Got a raise? Congratulations, now don't blow it

Published September 25th, 2016 - 08:11 GMT
 A splurge here or there in terms of making a major purchase, taking a dream trip, or the like is acceptable. What you will need to avoid is anything that will have payments spread over years to come. (File photo)
A splurge here or there in terms of making a major purchase, taking a dream trip, or the like is acceptable. What you will need to avoid is anything that will have payments spread over years to come. (File photo)

A huge pay increase can — and does — happen. And when you get a job that pays substantially more than what you’ve been making, you may be wondering what the best way is to use this money.

In you’ve been living comfortably, your first intuition could be to spend and splurge, which is totally understandable. After all, you’ve earned that pay increase. In the long run, however, it makes more sense to learn how to use this additional income wisely in investment and savings. People who fall in the trap of always upgrading their lifestyles to fit the entirety of their income may be living on the edge of falling in debt at the first hit or crisis.

This doesn’t mean you should be content with your lifestyle and don’t have upgrades here and there. Having a higher living standard can be a reward for your hard work that led to the pay increase and set you on par with your coworkers and social network. While you’re making these upgrades, keep in mind the following.

Sustainability

Not all pay raises are sustainable. Some jobs may offer you an exceptional amount of money that you wouldn’t get somewhere else if you have to change job in the near future. It could be because of the exceptional needs of the employers or job circumstances.

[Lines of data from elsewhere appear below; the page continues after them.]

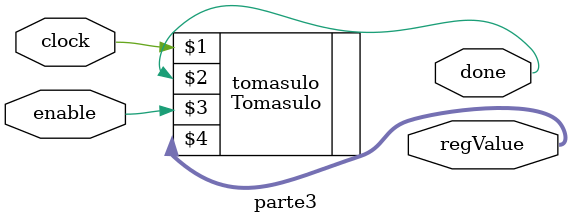
<source format=v>
module parte3(clock, enable, done, regValue); 
	input clock, enable;
	output[15:0] regValue; 
	output  done; 
	
	Tomasulo tomasulo(clock, done, enable, regValue);		// regvalue viewer
endmodule



</source>
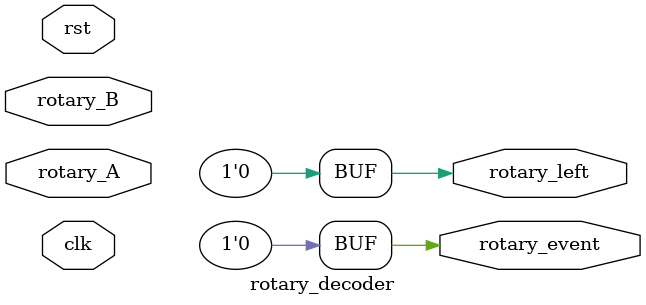
<source format=v>
module rotary_decoder (
    input clk,
    input rst,
    input rotary_A,
    input rotary_B,
    output rotary_event,
    output rotary_left
);

    // Create your rotary decoder circuit here
    // This module takes in rotary_A and rotary_B which are the A and B signals synchronized to clk

    // Remove these lines after implementing your rotary decoder
    assign rotary_event = 0;
    assign rotary_left = 0;
endmodule

</source>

In this case, you should not take this pay increase as a permanent status, and make upgrades that you won’t be able to maintain if you have to change jobs. Remember downgrading will be harder on you and your family. If you get yourself in long financial commitments, you would be stuck in a situation that you are unable to maintain long term. So be realistic about whether your extra income is likely to be there for years to come or not.

If the answer is no, use the extra income wisely in paying off debts or savings. These are the priorities that will have no negative future consequences. A splurge here or there in terms of making a major purchase, taking a dream trip, or the like is acceptable. What you will need to avoid is anything that will have payments spread over years to come.

Priorities

As mentioned, paying off existing debt should take precedence over anything else. But everyone has their own priorities based on the timing of this windfall — among other factors. For example, someone who is sending children to college may use their extra money to pay for tuition. In all cases, you may need to weigh your options, and the costs associated with each.

In short, make sure that you’re aware of how you can best channel the additional income. Taking it for granted can be easy, but if you miss getting your priorities covered, you may find that your additional income isn’t making the type of difference that you expect. Many people are amazed at how expenses can stretch quickly and swallow any additional income. That is why thinking carefully of ways that you can make the best of pay increase is that best route to ensure you get the utmost investment, savings or whatever other goal you’re trying to achieve.

Balance

It is not uncommon for people to plan too much to do with a significant pay raise, especially when the expenses are unplanned and unpredicted. For example, someone who is relocating to a new city with a bigger paycheck may think that the extra money will cover for a higher rent, better schools and ungraded car. With this approach and without planning, the result can be catastrophic, especially if these expenses are coupled with a sentiment that money isn’t an issue.

It doesn’t take much to tip the balance. In this scenario, a higher income actually puts the family at an increased risk of falling into debt or being unable to make ends meet. The key to maintaining this balance is to budget and take any additional expense seriously into consideration.